Change history (2 entries)
- 0.5.0 2026-05-29 Full Atlas overhaul tied to the endgame rework, introducing the Precursor Fortress as the main progression hub and expanding the Atlas Passive Tree to roughly 300 points
- 0.2.0 2025-04-04 Tower and Tablet overhaul, Towers became less frequent but more powerful, with Tablets providing more mechanics that scale further with higher Waystone tiers
Atlas, Waystones, Towers & Tablets Guide
Waystones
Waystones are the items you use to open Atlas maps, determining a map’s tier, difficulty, and reward scaling, with up to six possible modifiers. Waystones now always drop at your current map tier or higher, and Map Bosses guarantee a Waystone one tier higher than the map you’re in. The highest tier, T16, can’t drop naturally at all, it only comes from corrupting a T15 Waystone with a Vaal Orb.
Precursor Towers
Towers are special map nodes scattered across the Atlas. Entering one requires a Waystone, and clearing it means killing all Rare monsters to unlock the Precursor Altar at its center. How many modifiers your Waystone carries into a Tower determines how many Tablet slots you unlock for it: zero modifiers gives one slot, three or more modifiers gives a second, and six modifiers (a fully-rolled Waystone) unlocks all three.

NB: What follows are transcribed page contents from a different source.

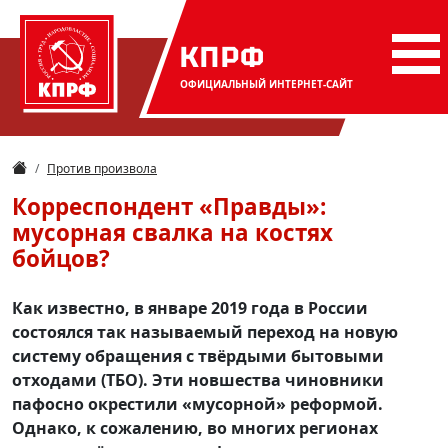
КПРФ
ОФИЦИАЛЬНЫЙ
ИНТЕРНЕТ-САЙТ
Против произвола
Корреспондент «Правды»:
мусорная свалка на костях
бойцов?
Как известно, в январе 2019 года в России
состоялся так называемый переход на новую
систему обращения с твёрдыми бытовыми
отходами (ТБО). Эти новшества чиновники
пафосно окрестили «мусорной» реформой.
Однако, к сожалению, во многих регионах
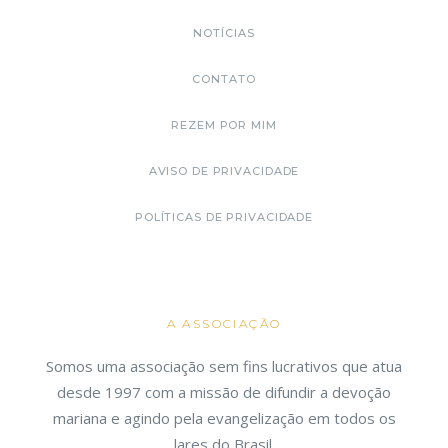
NOTÍCIAS
CONTATO
REZEM POR MIM
AVISO DE PRIVACIDADE
POLÍTICAS DE PRIVACIDADE
A ASSOCIAÇÃO
Somos uma associação sem fins lucrativos que atua
desde 1997 com a missão de difundir a devoção
mariana e agindo pela evangelização em todos os
lares do Brasil.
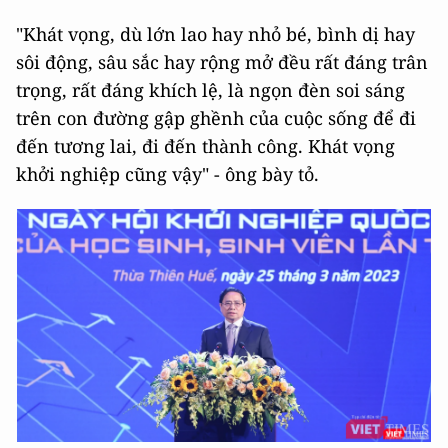
"Khát vọng, dù lớn lao hay nhỏ bé, bình dị hay
sôi động, sâu sắc hay rộng mở đều rất đáng trân
trọng, rất đáng khích lệ, là ngọn đèn soi sáng
trên con đường gập ghềnh của cuộc sống để đi
đến tương lai, đi đến thành công. Khát vọng
khởi nghiệp cũng vậy" - ông bày tỏ.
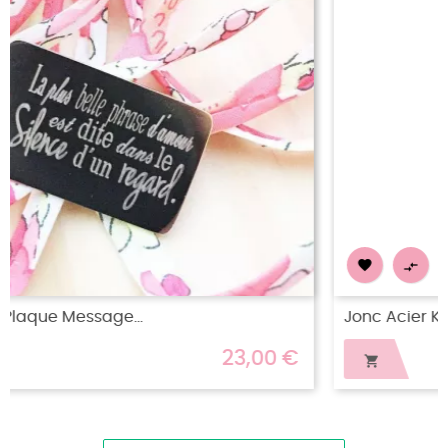


Jonc Acier Katarina
€
16,00 €

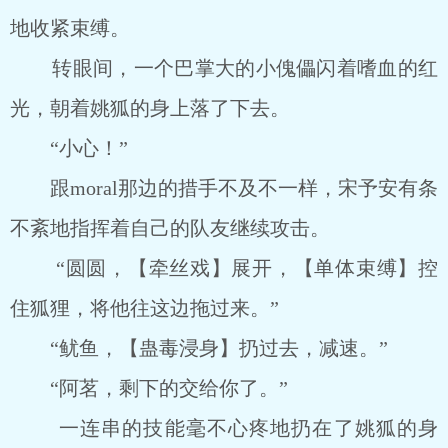
地收紧束缚。
转眼间，一个巴掌大的小傀儡闪着嗜血的红
光，朝着姚狐的身上落了下去。
“小心！”
跟moral那边的措手不及不一样，宋予安有条
不紊地指挥着自己的队友继续攻击。
“圆圆，【牵丝戏】展开，【单体束缚】控
住狐狸，将他往这边拖过来。”
“鱿鱼，【蛊毒浸身】扔过去，减速。”
“阿茗，剩下的交给你了。”
一连串的技能毫不心疼地扔在了姚狐的身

Completing a Tower reveals a large region of the Atlas around it, which is why chasing Towers early is one of the highest-value habits in endgame mapping, it’s how you find your route, not just a bonus objective.
Precursor Tablets
Tablets are the tool for applying a specific mechanic (Ritual, Breach, Expedition, Delirium, and more) to every map within a completed Tower’s radius, rather than hoping it rolls naturally. Each Tablet carries 10 charges, consuming one per map run within range, and a Tower holds up to three Tablets at once. Effects stack, running two or three Tablets for the same mechanic across overlapping Towers compounds your farming density substantially. Mechanic-specific Tablets drop from doing that mechanic, Breach Tablets drop from Breach monsters, Expedition Tablets from Expedition, and Overseer Tablets (which add Strongboxes, Shrines, and Essences) from Map Bosses.
The Precursor Fortress
The first Tower you complete reveals the Precursor Fortress nearby, the main hub for earning Atlas Passive Tree points and the primary path toward the game’s two central pinnacle encounters, Arbiter of Ash and Arbiter of Divinity. Inside, activating Precursor Relays grants Atlas passive points, and progressing deeper requires locating keys tied to the Fortress’s storyline.
Atlas Passive Tree
Roughly 300 points that modify how your maps behave rather than your character directly, affecting Strongboxes, Shrines, Azmerian Spirits, Essences, Rogue Exiles, Summoning Circles, and the various league mechanic clusters (Ritual, Breach, Delirium, and so on). Points come almost entirely from Precursor Fortress progression.
Practical tips
- Don’t run every map inside the Fortress individually, path to your quest objectives via the shortest route, since defeating the Fortress’s pinnacle boss lets you auto-complete entire unexplored sections at once.
- Prioritize Waystone-sustain Atlas passives before specializing into a specific mechanic, running out of Waystones before reaching red-tier maps stalls your whole run.
- Pick one “money mechanic” to build your Atlas tree and Tablet stock around rather than spreading investment thin across everything, specialization consistently out-earns generalist setups.
- See the Masters of the Atlas guide for how Jado, Doryani, and Hilda layer on top of this system, they modify individual maps rather than whole Tower regions.